* **EXERCISE DESCRIPTION**
Show all lines of the listing that hold the word "none".
■ ■ ■ ■ ■ ■ ■
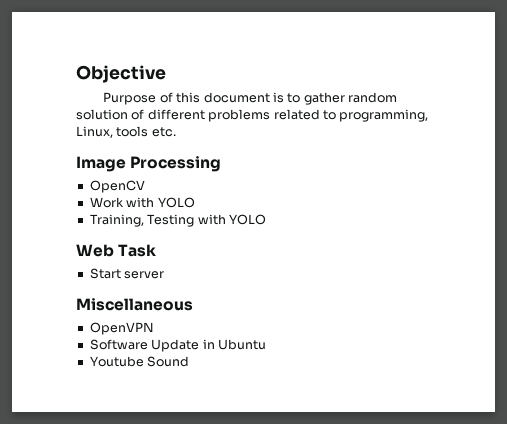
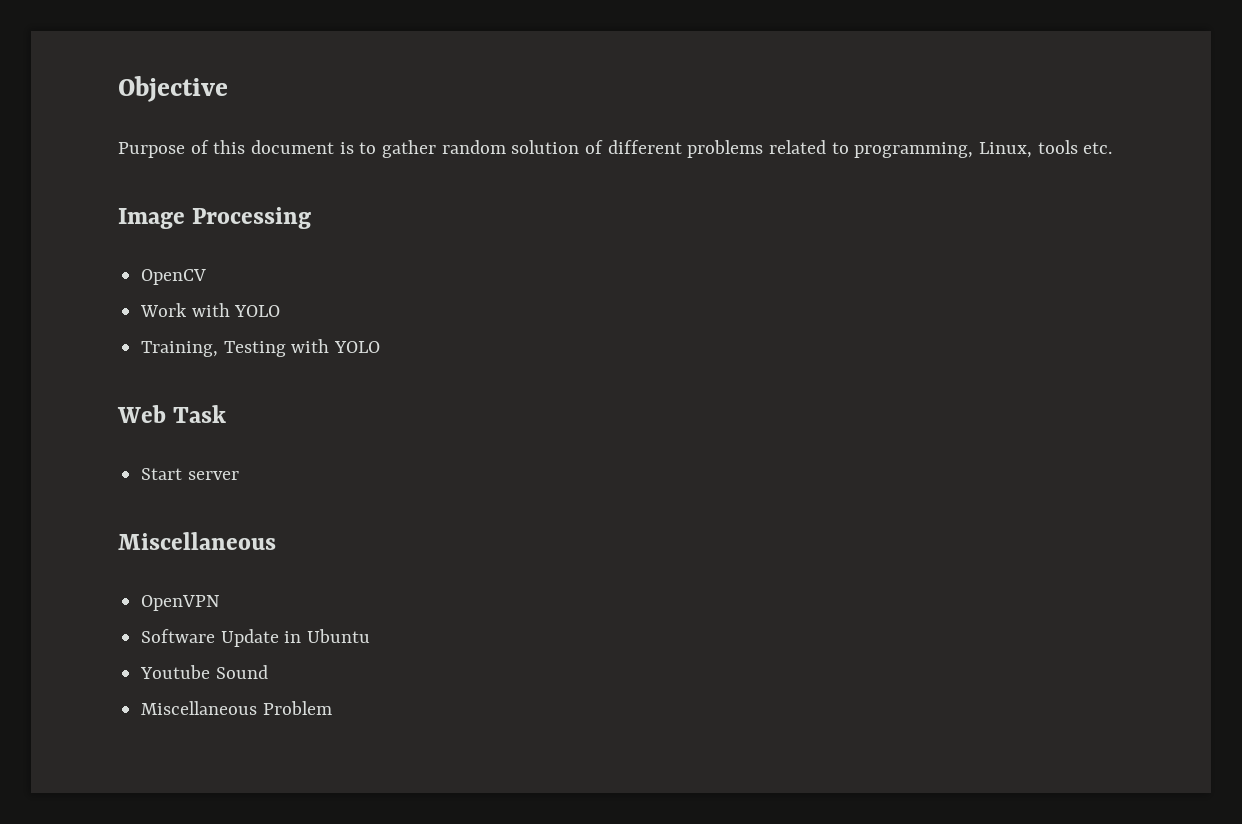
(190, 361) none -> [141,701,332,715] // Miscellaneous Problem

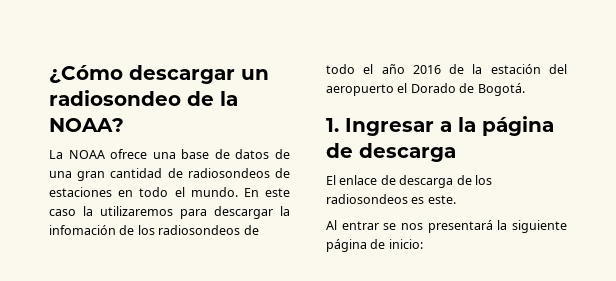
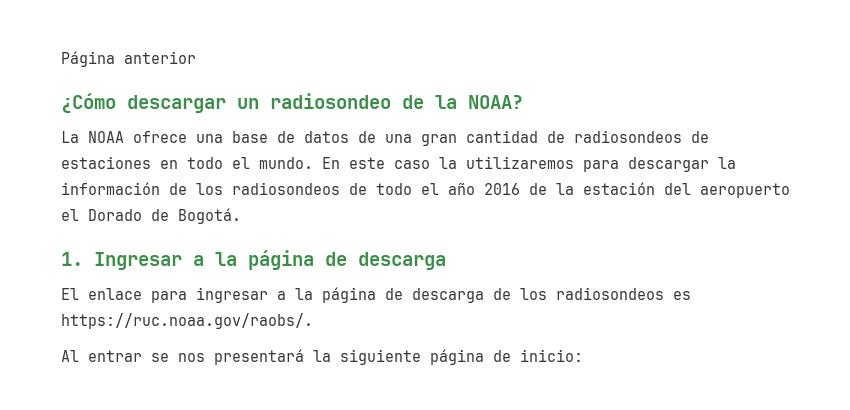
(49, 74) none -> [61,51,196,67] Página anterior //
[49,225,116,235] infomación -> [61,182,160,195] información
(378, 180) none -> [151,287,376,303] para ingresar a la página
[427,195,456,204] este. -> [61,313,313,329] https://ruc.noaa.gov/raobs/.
■ ■ ■ ■ ■ ■ ■
* **THE COMPLETED TASK**
(190, 361) none -> [141,701,332,715] // Miscellaneous Problem
(49, 74) none -> [61,51,196,67] Página anterior //
(378, 180) none -> [151,287,376,303] para ingresar a la página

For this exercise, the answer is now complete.